What to work on:
Repeat only these lines, exactly: the first line of the data, the line containing "- pack (217,44,338,178)", and every line between them. Pictures stay out.

==== Source material

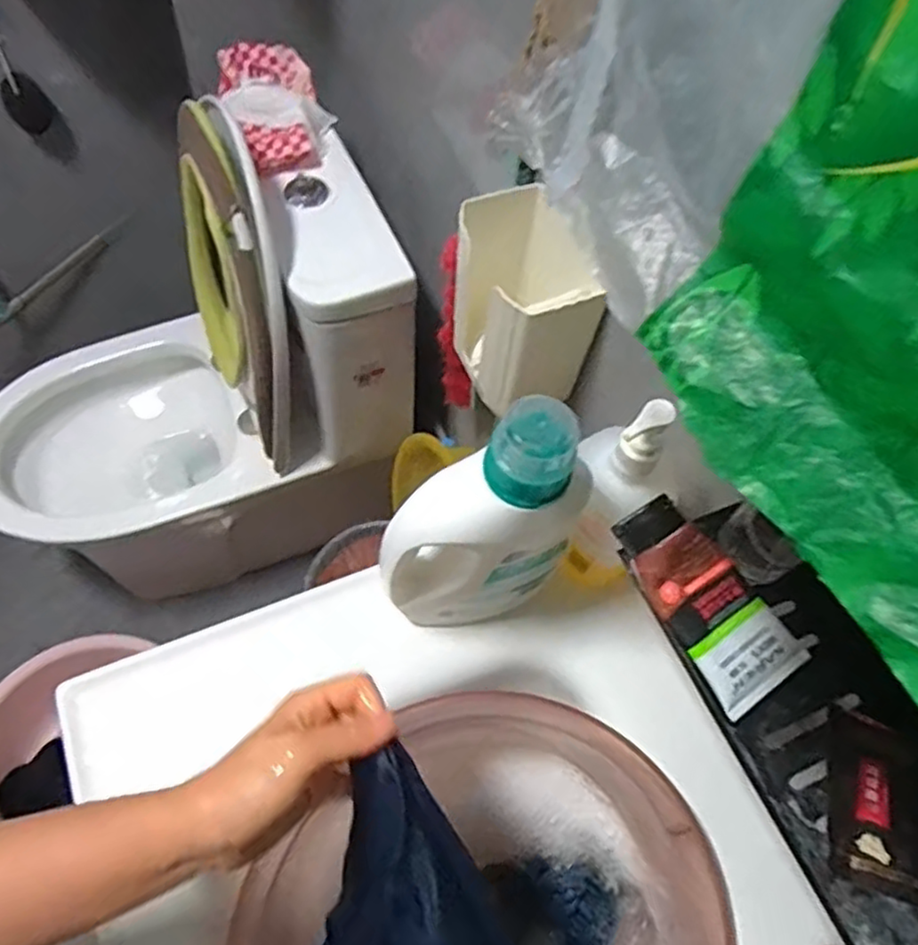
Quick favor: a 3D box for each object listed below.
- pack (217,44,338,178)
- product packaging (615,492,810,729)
[{"bbox_3d":[-0.239,-0.480,0.913,0.128,0.064,0.189,-18,64,-13],"label":"pack"},{"bbox_3d":[0.149,0.079,0.426,0.064,0.025,0.132,-35,84,-21],"label":"product packaging"}]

========

Your solution:
Quick favor: a 3D box for each object listed below.
- pack (217,44,338,178)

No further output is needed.